START Provided entries

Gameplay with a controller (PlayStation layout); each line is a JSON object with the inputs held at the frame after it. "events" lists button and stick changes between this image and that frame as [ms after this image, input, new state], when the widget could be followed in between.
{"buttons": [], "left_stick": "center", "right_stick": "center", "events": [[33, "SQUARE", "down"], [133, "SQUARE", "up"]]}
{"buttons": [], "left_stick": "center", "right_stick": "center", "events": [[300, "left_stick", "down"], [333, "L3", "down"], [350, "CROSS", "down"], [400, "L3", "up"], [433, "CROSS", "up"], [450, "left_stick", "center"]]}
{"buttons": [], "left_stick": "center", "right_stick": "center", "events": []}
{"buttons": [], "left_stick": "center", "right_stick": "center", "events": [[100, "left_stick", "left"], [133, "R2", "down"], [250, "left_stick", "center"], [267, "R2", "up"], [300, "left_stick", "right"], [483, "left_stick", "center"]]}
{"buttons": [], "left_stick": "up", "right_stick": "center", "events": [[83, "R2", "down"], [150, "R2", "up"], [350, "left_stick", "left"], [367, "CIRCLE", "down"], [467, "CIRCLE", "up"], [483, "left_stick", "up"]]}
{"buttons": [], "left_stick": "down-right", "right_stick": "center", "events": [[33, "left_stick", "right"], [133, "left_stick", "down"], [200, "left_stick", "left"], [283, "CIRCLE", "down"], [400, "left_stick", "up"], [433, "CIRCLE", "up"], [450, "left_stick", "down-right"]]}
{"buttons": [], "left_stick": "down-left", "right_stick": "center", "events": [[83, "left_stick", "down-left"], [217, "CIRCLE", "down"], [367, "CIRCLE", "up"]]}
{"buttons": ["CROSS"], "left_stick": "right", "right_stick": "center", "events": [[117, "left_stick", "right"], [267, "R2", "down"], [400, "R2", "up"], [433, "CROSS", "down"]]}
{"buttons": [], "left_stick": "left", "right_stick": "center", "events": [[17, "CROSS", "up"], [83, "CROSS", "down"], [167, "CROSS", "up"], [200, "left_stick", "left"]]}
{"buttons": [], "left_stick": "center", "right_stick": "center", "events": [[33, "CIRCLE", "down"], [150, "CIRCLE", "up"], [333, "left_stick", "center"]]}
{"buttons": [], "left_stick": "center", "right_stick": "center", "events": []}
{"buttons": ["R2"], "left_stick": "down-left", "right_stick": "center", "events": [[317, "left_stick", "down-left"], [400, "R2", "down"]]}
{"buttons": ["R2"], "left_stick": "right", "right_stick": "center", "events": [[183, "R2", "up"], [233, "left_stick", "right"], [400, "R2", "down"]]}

END Provided entries

**Problem description**
Once more, give all the records exactly as they were written.

**Written reply**
Gameplay with a controller (PlayStation layout); each line is a JSON object with the inputs held at the frame after it. "events" lists button and stick changes between this image and that frame as [ms after this image, input, new state], when the widget could be followed in between.
{"buttons": [], "left_stick": "center", "right_stick": "center", "events": [[33, "SQUARE", "down"], [133, "SQUARE", "up"]]}
{"buttons": [], "left_stick": "center", "right_stick": "center", "events": [[300, "left_stick", "down"], [333, "L3", "down"], [350, "CROSS", "down"], [400, "L3", "up"], [433, "CROSS", "up"], [450, "left_stick", "center"]]}
{"buttons": [], "left_stick": "center", "right_stick": "center", "events": []}
{"buttons": [], "left_stick": "center", "right_stick": "center", "events": [[100, "left_stick", "left"], [133, "R2", "down"], [250, "left_stick", "center"], [267, "R2", "up"], [300, "left_stick", "right"], [483, "left_stick", "center"]]}
{"buttons": [], "left_stick": "up", "right_stick": "center", "events": [[83, "R2", "down"], [150, "R2", "up"], [350, "left_stick", "left"], [367, "CIRCLE", "down"], [467, "CIRCLE", "up"], [483, "left_stick", "up"]]}
{"buttons": [], "left_stick": "down-right", "right_stick": "center", "events": [[33, "left_stick", "right"], [133, "left_stick", "down"], [200, "left_stick", "left"], [283, "CIRCLE", "down"], [400, "left_stick", "up"], [433, "CIRCLE", "up"], [450, "left_stick", "down-right"]]}
{"buttons": [], "left_stick": "down-left", "right_stick": "center", "events": [[83, "left_stick", "down-left"], [217, "CIRCLE", "down"], [367, "CIRCLE", "up"]]}
{"buttons": ["CROSS"], "left_stick": "right", "right_stick": "center", "events": [[117, "left_stick", "right"], [267, "R2", "down"], [400, "R2", "up"], [433, "CROSS", "down"]]}
{"buttons": [], "left_stick": "left", "right_stick": "center", "events": [[17, "CROSS", "up"], [83, "CROSS", "down"], [167, "CROSS", "up"], [200, "left_stick", "left"]]}
{"buttons": [], "left_stick": "center", "right_stick": "center", "events": [[33, "CIRCLE", "down"], [150, "CIRCLE", "up"], [333, "left_stick", "center"]]}
{"buttons": [], "left_stick": "center", "right_stick": "center", "events": []}
{"buttons": ["R2"], "left_stick": "down-left", "right_stick": "center", "events": [[317, "left_stick", "down-left"], [400, "R2", "down"]]}
{"buttons": ["R2"], "left_stick": "right", "right_stick": "center", "events": [[183, "R2", "up"], [233, "left_stick", "right"], [400, "R2", "down"]]}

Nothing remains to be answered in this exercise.